DESCRIPTION (provided by applicant): The current proposal focuses on the development of an aptamer-based reagent for prostate cancer therapy. The proposed reagent, called a Drugcart (Drug carrying aptamers for receptor targeting), is a unique design composed of aptamers with two binding specificities in a single stranded nucleic acid sequence. The Drugcarts will have the following functions: 1) encase and solubilize hydrophobic drugs, 2) target the drugs to the appropriate cells, 3) release the drugs at the target cell surface, and 4) pick up other drug molecules to be shuttled into the cell membrane. For this proposed work, we will link the PSMA aptamer to an aptamer that recognizes PD173955, a drug with similar actions as imatinib mesylate (Gleevec). PD173955 will be further modified to the form of a prodrug with covalently linked peptides that are susceptible to cleavage by the serine protease, prostate specific antigen (PSA). Thus, further specificity for prostate cancer cells will be achieved by the requirement for PSA to cleave the drug and make it permeable to the cell. To develop this promising new drug delivery molecule, we have assembled a team of experienced scientists with expertise in biochemistry, molecular biology, cell biology, cancer therapy, and organic synthetic chemistry. The team has already synthesized a PD173955 analog, isolated two PD173955-binding RNA aptamers, and is ready for the next stage of reagent development as defined by the following specific aims: 1 Synthesize PD173955 derivatives that can be cleaved by PSA to form a permeable PD173955 product. The synthesized derivatives of PD173955 will be tested for their cell permeability, susceptibility to cleavage by PSA, and increased permeability of the product PD173955 after PSA cleavage. 2 Create Drugcarts that bind PSMA and PD173955 for delivering PD173955 to cells. Stabilized RNA Drugcarts containing the PSMA and PD173955 aptamers will be synthesized. Binding activity and stability will be evaluated. 3 Establish that the Drugcarts specifically promote PD173955 uptake by cells that express PSMA on their surfaces. Optimized Drugcarts will be used to deliver the PD173955 prodrug to prostate cancer cells. The specificity of this delivery mechanism for cells that express PSMA and to promote cell death will be investigated.
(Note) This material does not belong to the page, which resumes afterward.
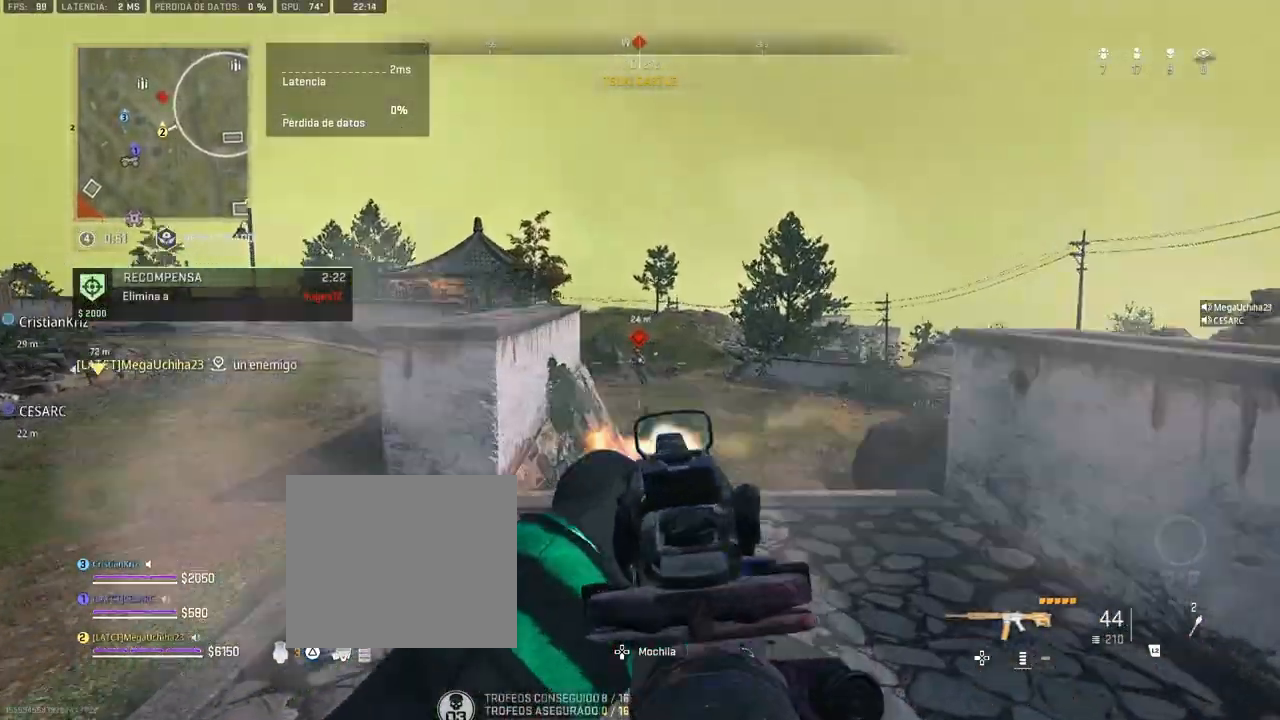
{"buttons": ["L1", "R1"], "left_stick": "up-right", "right_stick": "center", "events": [[17, "left_stick", "up-left"], [200, "left_stick", "up-right"]]}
描述（由申请人提供）：当前提案的重点是开发用于前列腺癌治疗的基于适体的试剂。所提出的试剂称为Drugcart（用于受体靶向的药物携带适体），是由在单链核酸序列中具有两种结合特异性的适体组成的独特设计。Drugcarts将具有以下功能：1）包裹和溶解疏水性药物，2）将药物靶向适当的细胞，3）在靶细胞表面释放药物，以及4）拾取其他药物分子以穿梭进入细胞膜。对于这项拟议的工作，我们将把PSMA适体与识别PD173955的适体连接起来，PD173955是一种与甲磺酸伊马替尼（格列卫）具有相似作用的药物。PD173955将被进一步修饰为具有共价连接的肽的前药形式，所述肽易于被丝氨酸蛋白酶前列腺特异性抗原（PSA）裂解。因此，对前列腺癌细胞的进一步特异性将通过需要PSA切割药物并使其可渗透细胞来实现。为了开发这种有前途的新型药物递送分子，我们组建了一支经验丰富的科学家团队，他们在生物化学，分子生物学，细胞生物学，癌症治疗和有机合成化学方面具有专业知识。该团队已经合成了一种PD173955类似物，分离出两种PD173955结合RNA适体，并准备进行下一阶段的试剂开发，具体目标如下：1合成可被PSA切割的PD173955衍生物，形成可渗透的PD173955产物。将检测合成的PD 173955衍生物的细胞渗透性、对PSA裂解的敏感性以及PSA裂解后产品PD 173955的渗透性增加。2创建结合PSMA和PD173955的Drugcarts，用于将PD173955递送至细胞。将合成含有PSMA和PD 173955适体的稳定化RNA药物载体。将评价结合活性和稳定性。3确定Drugcarts特异性地促进在其表面上表达PSMA的细胞对PD173955的摄取。优化的Drugcarts将用于将PD173955前药递送至前列腺癌细胞。将研究这种递送机制对表达PSMA的细胞和促进细胞死亡的特异性。